O primeiro-ministro Jens-Frederik Nielsen disse em entrevista coletiva na capital Nuuk na terça-feira que “um conflito militar não é provável, mas não pode ser descartado”.
“É por isso que devemos estar preparados para todas as possibilidades, mas vamos sublinhar isto: a Gronelândia faz parte da NATO e, se houvesse uma escalada, também teria consequências para o resto do mundo”.
Isso ocorre depois que a Dinamarca enviou tropas para Kangerlussuaq, onde fica o principal aeroporto internacional da Groenlândia, na noite de segunda-feira e a repressão de Trump aos aliados europeus por causa das tarifas.
Ameaçou impor tarifas de 10% ao Reino Unido e a outros aliados europeus a partir de 1 de Fevereiro, a menos que concordem em comprar a Gronelândia, um território dinamarquês semiautónomo, e recusou-se a descartar o uso da força militar para tomar a ilha.
Durante a noite, Trump publicou uma série de imagens na sua conta Truth Social, com imagens mostrando a Gronelândia como território dos EUA.
O presidente dos Estados Unidos alertou que a Rússia e a China representam um risco para a segurança nacional do Ártico e afirmou que a Dinamarca é incapaz de proteger a Gronelândia.
Nielsen acrescentou que o seu governo teve boas reuniões com a NATO e os seus aliados e que todos os países ocidentais deveriam estar unidos pelo “respeito pela integridade nacional e territorial (e) pelo respeito pelo direito internacional”.
Ele observou que a Groenlândia tem sido “um aliado próximo dos Estados Unidos na OTAN há muitos, muitos, muitos anos” e está “disposta a cooperar muito mais”.

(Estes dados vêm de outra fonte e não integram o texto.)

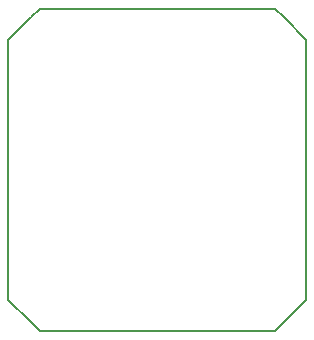
<source format=gm1>
G04 #@! TF.GenerationSoftware,KiCad,Pcbnew,(5.1.5)-3*
G04 #@! TF.CreationDate,2019-12-07T13:31:04+02:00*
G04 #@! TF.ProjectId,template,74656d70-6c61-4746-952e-6b696361645f,A*
G04 #@! TF.SameCoordinates,Original*
G04 #@! TF.FileFunction,Profile,NP*
%FSLAX46Y46*%
G04 Gerber Fmt 4.6, Leading zero omitted, Abs format (unit mm)*
G04 Created by KiCad (PCBNEW (5.1.5)-3) date 2019-12-07 13:31:04*
%MOMM*%
%LPD*%
G04 APERTURE LIST*
%ADD10C,0.150000*%
G04 APERTURE END LIST*
D10*
X151601000Y-108000920D02*
X151601000Y-106200920D01*
X149701000Y-109900920D02*
X151601000Y-108000920D01*
X151601000Y-86000920D02*
X151601000Y-106200920D01*
X149701000Y-84100920D02*
X151601000Y-86000920D01*
X126401000Y-108000920D02*
X126401000Y-86000920D01*
X128301000Y-109900920D02*
X126401000Y-108000920D01*
X128301000Y-84100920D02*
X126401000Y-86000920D01*
X129051000Y-110650920D02*
X128301000Y-109900920D01*
X139001000Y-110650920D02*
X129051000Y-110650920D01*
X148951000Y-110650920D02*
X149701000Y-109900920D01*
X139001000Y-110650920D02*
X148951000Y-110650920D01*
X129051000Y-83350920D02*
X128301000Y-84100920D01*
X148951000Y-83350920D02*
X149701000Y-84100920D01*
X141751000Y-83350920D02*
X148951000Y-83350920D01*
X141751000Y-83350920D02*
X129051000Y-83350920D01*
M02*

</source>
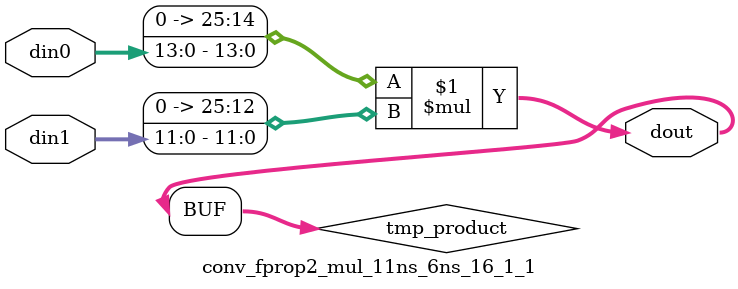
<source format=v>

`timescale 1 ns / 1 ps

 module conv_fprop2_mul_11ns_6ns_16_1_1(din0, din1, dout);
parameter ID = 1;
parameter NUM_STAGE = 0;
parameter din0_WIDTH = 14;
parameter din1_WIDTH = 12;
parameter dout_WIDTH = 26;

input [din0_WIDTH - 1 : 0] din0; 
input [din1_WIDTH - 1 : 0] din1; 
output [dout_WIDTH - 1 : 0] dout;

wire signed [dout_WIDTH - 1 : 0] tmp_product;
























assign tmp_product = $signed({1'b0, din0}) * $signed({1'b0, din1});











assign dout = tmp_product;





















endmodule

</source>
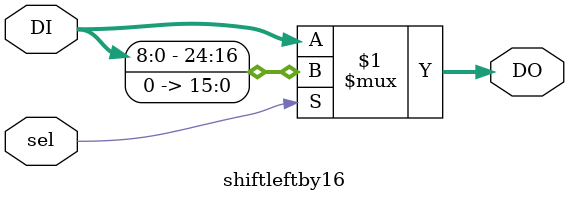
<source format=v>
/*
 ***@Author: NGUYEN TRUNG HIEU
 ***@Date:   Oct 24th, 2018
*/

module shiftleft(DO,DI,sel);
output	[24:0]DO;
input   [24:0]DI;
input   [4:0]sel;

wire	[24:0]s4,s3,s2,s1;

shiftleftby16	stage4(s4,DI,sel[4]);
shiftleftby8	stage3(s3,s4,sel[3]);
shiftleftby4	stage2(s2,s3,sel[2]);
shiftleftby2	stage1(s1,s2,sel[1]);
shiftleftby1	stage0(DO,s1,sel[0]);

endmodule

module shiftleftby1(DO,DI,sel);
output	[24:0]DO;
input   [24:0]DI;
input   sel;

assign DO = sel?{DI[23:0],1'b0}:DI;

endmodule

module shiftleftby2(DO,DI,sel);
output	[24:0]DO;
input   [24:0]DI;
input   sel;

assign DO = sel?{DI[22:0],2'b00}:DI;

endmodule

module shiftleftby4(DO,DI,sel);
output	[24:0]DO;
input   [24:0]DI;
input   sel;

assign DO = sel?{DI[20:0],4'h0}:DI;

endmodule

module shiftleftby8(DO,DI,sel);
output	[24:0]DO;
input   [24:0]DI;
input   sel;

assign DO = sel?{DI[16:0],8'h00}:DI;

endmodule

module shiftleftby16(DO,DI,sel);
output	[24:0]DO;
input   [24:0]DI;
input   sel;

assign DO = sel?{DI[8:0],16'h0000}:DI;

endmodule

</source>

Falando anteriormente no parlamento em Copenhaga, a primeira-ministra dinamarquesa, Mette Fredriksen, também sublinhou que a Dinamarca tem sido um “aliado leal e próximo” durante muitos anos, mas “no entanto, estamos agora a ser ameaçados pelo nosso aliado mais próximo”.
Fredriksen disse aos líderes do partido durante o período de perguntas no parlamento na terça-feira que “o pior ainda pode estar por vir”.